If it all sounds a bit cut-and-dried, it's because - whether designers are attracted to film for the glamour, sex, money or status - practicality rules once the decision is made. "Movies are just another business for us," said Carol Little, whose Malibu base puts her in contact with the Hollywood elite without even trying. Little formed her development company, St Tropez, four years ago and began sifting through scripts immediately. The quality of the work that passed through her hands hardly served to nurture any sense of glamour.
"You can imagine how much junk we looked at," Little grimaces. When the script for Anaconda reached her, the search was immediately over. It's not that she fell in love with the intrinsic artistry of the screenplay. Nor did she feel that it involved any heart-felt expression that could be perceived as universal truths about the state of Man. "We felt about Anaconda the way you feel about a product," she explained. "It was saleable."
The film met with mixed reviews but, importantly, grossed over $100m.

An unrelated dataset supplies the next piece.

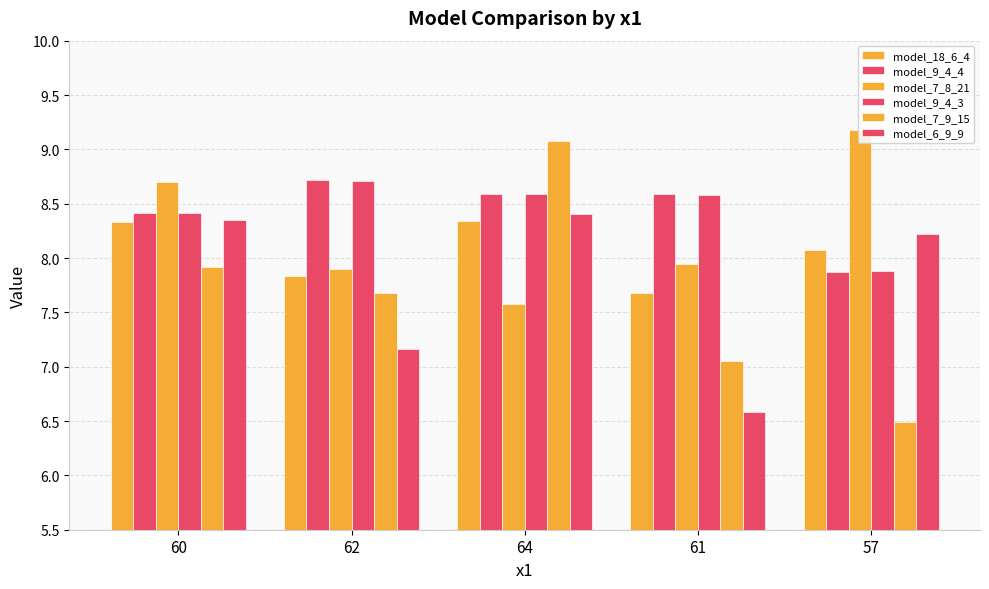

What is the average value of the model_9_4_3 series?

8.4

Whatever fascination Little had with the movies - she claims a life-long love of the medium - she also had no illusions. "A number of years ago, I did some clothes for the Academy Awards," she recounted, remembering the downside to working with movie talent. "Oh, my god, the actresses - some of their insecurities! It's easier to work with women in a department store."
Lest there be any illusion that designers have entered Hollywood as some kind of unified force, Todd Oldham strikes a typically independent stance. "Yeah!" he grins to a remark about Hilfiger's The Faculty ads. "What are those? I've seen them on TV, but I can't figure out what they are."
Oldham already has a list of filmed accomplishments, both before and behind the camera. In addition to directing a number of his own "Todd Time" spots on MTV's House of Style, he has also directed several music videos. "[Making a movie] is similar to the efforts of putting on a fashion show," he says. "You have to coordinate a number of these gifted, fragile ego-ed people."
But Oldham's turn to the silver screen is not merely a promotional gimmick for his clothes, since the designer eschewed the idea of acting as costume designer and dressing the characters in his own designs. "I'd rather work with someone else," he said. That's not surprising, according to sources at CAA who represent Oldham.
"People in the film business see Todd's desire to direct as a natural progression," explains the source. "He's not like some designers who would just be interested in styling clothes for a film. His fashion creations are unique - not a style that's going to be repeated. Other designers are not like that, and it wouldn't make sense for them to make a film." So has glamour, money and immortality seduced Oldham to the big screen? "I'm very much a realist," counters Oldham. "I've been on too many sets, dealt with too many actors, met too many executives to have any pipe dreams about it."
The jury is still out on whether any of these icons can make a credible transition to the movies. Making a comparison between the runway and the sound stage, Veronica Webb claims, "Modelling is external; acting is internal." And as one fashion writer remarked recently, "I've spent my entire life approaching people who are dressed in an interesting way, only to find out that there is nothing inside of them."
Indeed, nullifying the notion that those in the fashion industry are frivolous and vacuous may be at the heart of the entire migration. "As far as all these fashion designers moving into movies are concerned," remarks Little, "I don't know if they're trying to convince themselves or others."